> _Task requirements_
In the passage on security competition in southwest Asia, which three hitherto strong states have joined the playing fields of the regional powers?

> _Extract_
Figure 2. Military spending by regional powers in southwest Asia. Source: SIPRI.

But it is extremely difficult, if not outright impossible if other ingredients of national power are lacking, to convert financial resources into warfighting capabilities simply by spending giant sums of money. The most important determinants of national warfighting capability are after all the size and skill-set of the populace and its willingness to fight for the flag of the nation-state. The Saudi populace is much smaller, much less skilled, and not nearly as motivated to fight for the flag as that of Iran. This is why a war between Iran and Saudi Arabia will be pretty much a one-sided affair. However, since Saudi Arabia is a US protectorate it is not at risk of being conquered by its stronger neighbor. Due to the presence of the US pacifier, security competition in the bipolar gulf region has instead been projected onto regional playing fields.

The dominant story of the region since 2003 has been the expansion of the zone of weakness. Three hitherto strong states of the region, Iraq, Syria, and Libya, have joined Lebanon, Palestine, Yemen and Afghanistan (the last is on the border of southwest and south Asia) as the playing fields of the regional powers. The regional players are Iran, Saudi Arabia, Egypt, Turkey, and to a lesser extent Israel. Although each regional power has their own particular security interests, the object of the regional game is to secure the orientation of weak states, or if there is no central authority, to secure influence in the polity or security zone by bankrolling and arming local security actors. Even more important than the push factors of regional security competition are the pull factors of sub-state actors seeking patrons. These features are manifest in the Syrian war but are no less true of other parts of the zone of weakness.

> _Extracted page text data_
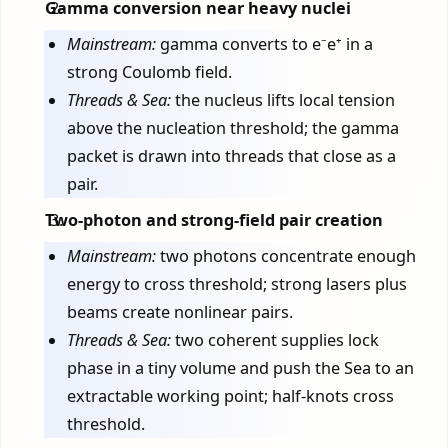
Gamma conversion near heavy nuclei
Mainstream:
gamma converts to e⁻e⁺ in a
strong Coulomb field.
Threads & Sea:
the nucleus lifts local tension
above the nucleation threshold; the gamma
packet is drawn into threads that close as a
pair.
Two-photon and strong-field pair creation
Mainstream:
two photons concentrate enough
energy to cross threshold; strong lasers plus
beams create nonlinear pairs.
Threads & Sea:
two coherent supplies lock
phase in a tiny volume and push the Sea to an
extractable working point; half-knots cross
threshold.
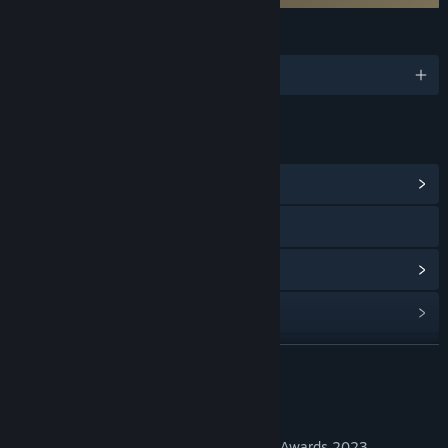
LANGUAGES
English
LINKS & INFO
View Community Hub
Visit the website
View update history
Read related news
View discussions
READ MORE
Find Community Groups
About This Game
'Experience of the Year' Finalist at the VR Awards 2023.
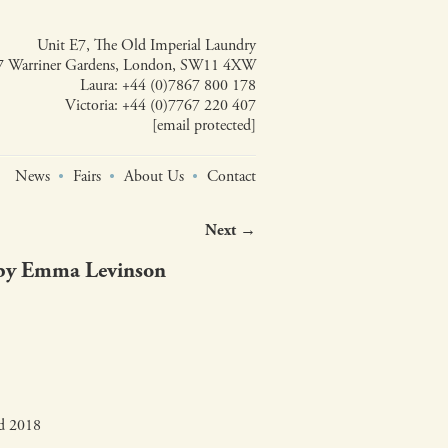
Unit E7, The Old Imperial Laundry
7 Warriner Gardens, London, SW11 4XW
Laura:
+44 (0)7867 800 178
Victoria:
+44 (0)7767 220 407
[email protected]
News
Fairs
About Us
Contact
Next →
 by Emma Levinson
ed 2018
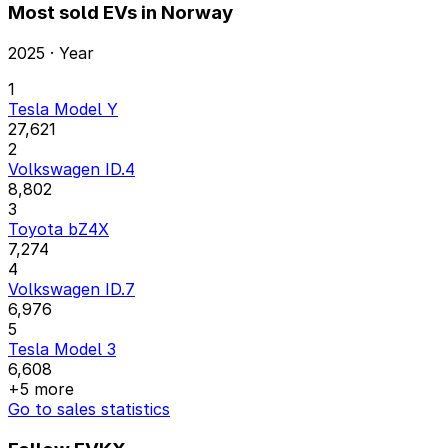
Most sold EVs in Norway
2025 · Year
1
Tesla Model Y
27,621
2
Volkswagen ID.4
8,802
3
Toyota bZ4X
7,274
4
Volkswagen ID.7
6,976
5
Tesla Model 3
6,608
+5 more
Go to sales statistics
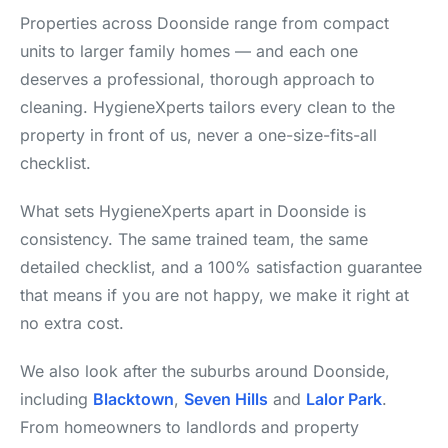
Properties across Doonside range from compact
units to larger family homes — and each one
deserves a professional, thorough approach to
cleaning. HygieneXperts tailors every clean to the
property in front of us, never a one-size-fits-all
checklist.
What sets HygieneXperts apart in Doonside is
consistency. The same trained team, the same
detailed checklist, and a 100% satisfaction guarantee
that means if you are not happy, we make it right at
no extra cost.
We also look after the suburbs around Doonside,
including
Blacktown
,
Seven Hills
and
Lalor Park
.
From homeowners to landlords and property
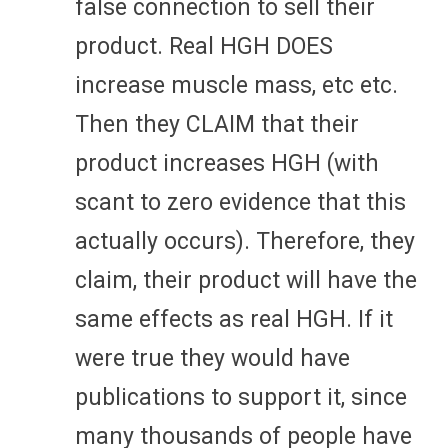
false connection to sell their
product. Real HGH DOES
increase muscle mass, etc etc.
Then they CLAIM that their
product increases HGH (with
scant to zero evidence that this
actually occurs). Therefore, they
claim, their product will have the
same effects as real HGH. If it
were true they would have
publications to support it, since
many thousands of people have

> _Output of the task_
Iraq, Syria, and Libya.